Com essas preocupações em vista, procurou-se evidenciar que a presença da filosofia no Ensino Médio é não só importante, como necessária para o pleno desenvolvimento do espírito humano. Com efeito, o que define a essência humana, segundo Marx (1984), é a capacidade de transformar a natureza por meio do trabalho e, sobretudo, de fazer essa transformação antes como uma ideia ou como um projeto em sua mente. Por isso, afirma-se que o ser humano é um ser capaz de determinar conscientemente as condições em que vive, planejando e construindo seu futuro.
Contudo, numa situação histórico-social conturbada, no qual muitos jovens se encontram alienados da produção do pensamento – seja por conta das exigências de sobrevivência material, seja pela influência das inúmeras ideologias ou padrões de consumo –, muitos buscam apenas reproduzir padrões e se adequarem à sociedade e ao mercado de trabalho. Nesse processo da busca por um pensamento fácil e pragmático, há o risco de que questões essenciais sejam deixadas de lado. Como bem lembrou Silveira (2013, p. 7), o Ministério da Educação (MEC), tem procurado favorecer um conhecimento por competência e habilidades que permitam ao jovem o exercício da cidadania. E por cidadania se supõe, nos documentos oficiais do MEC, a capacidade de continuar aprendendo, para que o trabalhador se adapte às constantes mudanças ocorridas no processo produtivo e, assim, siga produzindo de forma eficiente. A ênfase, recai, portanto, na preparação para o mercado de trabalho.

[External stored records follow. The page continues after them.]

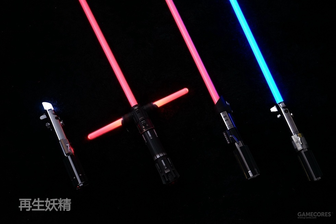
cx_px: 168
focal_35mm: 45
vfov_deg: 29.9
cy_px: 112
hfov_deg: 43.6
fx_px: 420
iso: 1250
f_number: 4.5
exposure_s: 1/60
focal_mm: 45
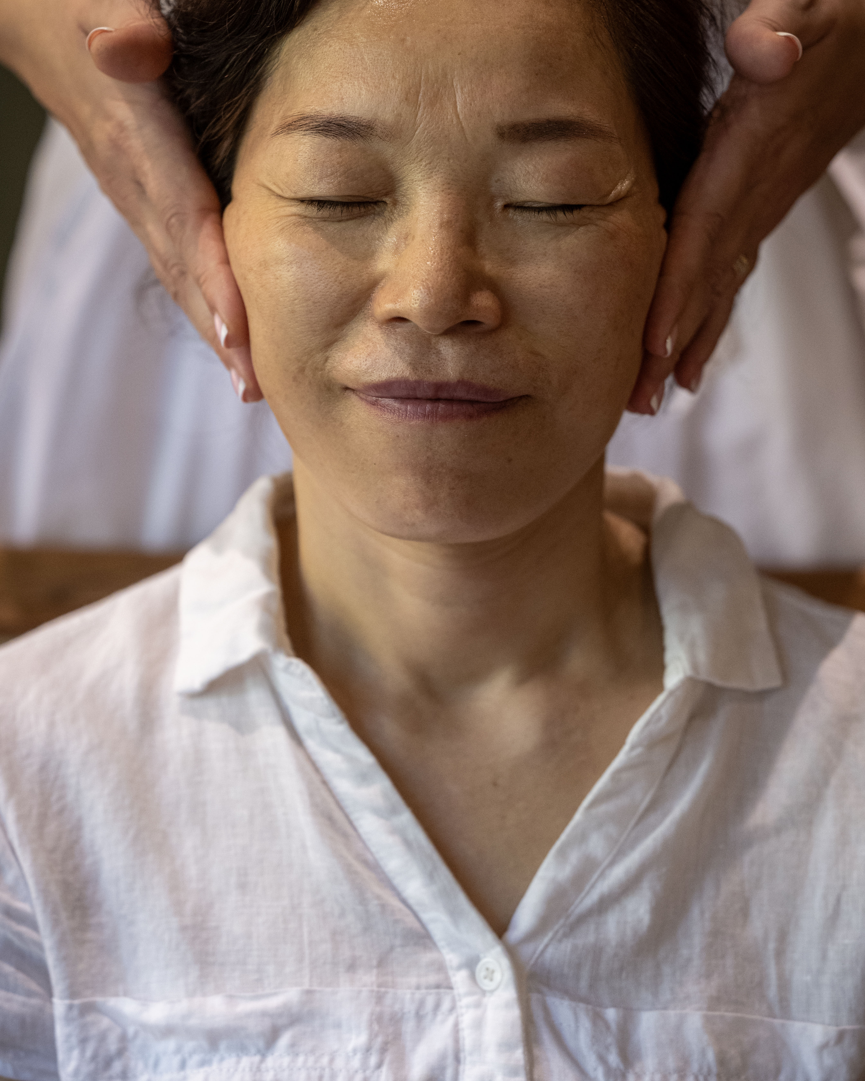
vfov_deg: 15.6
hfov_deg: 12.5
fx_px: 3936
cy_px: 466
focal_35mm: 123
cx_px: 461
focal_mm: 84
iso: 1000
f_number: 2.8
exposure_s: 1/200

Na contramão dessa mentalidade reducionista, foi evidenciado que a filosofia – junto com a arte e a ciência – é uma "potência do pensamento", pois permite o exercício do pensamento criativo. Dessa forma, a ausência da filosofia no currículo escolar significaria um empobrecimento da educação básica, uma vez que não proporcionaria ao estudante o contato com essa forma de pensamento original e fundante da existência humana. A filosofia, as artes e as ciências são formas de pensamento que se inter-relacionam e se complementam. A preferência por uma ou outra seria arbitrária e feriria o direito à educação plena.
Por fim, buscou-se enfatizar que a difícil relação entre o ensino da filosofia e o ensino do filosofar encontra uma síntese bem conciliadora na proposta chamada por Gallo de "oficina de conceitos". Essa seria uma característica que torna a filosofia uma disciplina indispensável para a formação básica dos estudantes, já que nenhuma disciplina é capaz de proporcionar tamanha oportunidade aos alunos, no sentido deleuzo-guattariano aqui trabalhado. Como o ensino médio constitui a última etapa da educação básica, é salutar que essa oportunidade seja dada ao aluno durante o mesmo. Isso porque, como coloca Gallo (2007, p. 272), dificilmente os alunos do ensino médio terão outra oportunidade com esse exercício do pensamento, se não lhes for proporcionado nessa etapa da educação; "por outro lado, aqueles que farão estudos universitários provavelmente enveredarão por uma dessas áreas [científica, artística ou filosófica], especializando-se, sem maiores oportunidades de experimentar as outras potências de pensamento".
Todas essas perspectivas estão abertas, já que a filosofia é a ciência do todo. Por isso, cabe ao MEC, com a nova reforma do Ensino Médio, deixar espaço para que as discussões acerca da filosofia possam acontecer, em todos os níveis e com as organizações especializadas nessa disciplina, e assim, não seja ferido o direito à educação integral. Cabe também, aos professores e alunos, a tarefa essencial de fazer da filosofia uma disciplina que seja, ao mesmo tempo, pensamento e práxis transformadora. E para isso não há receitas prontas.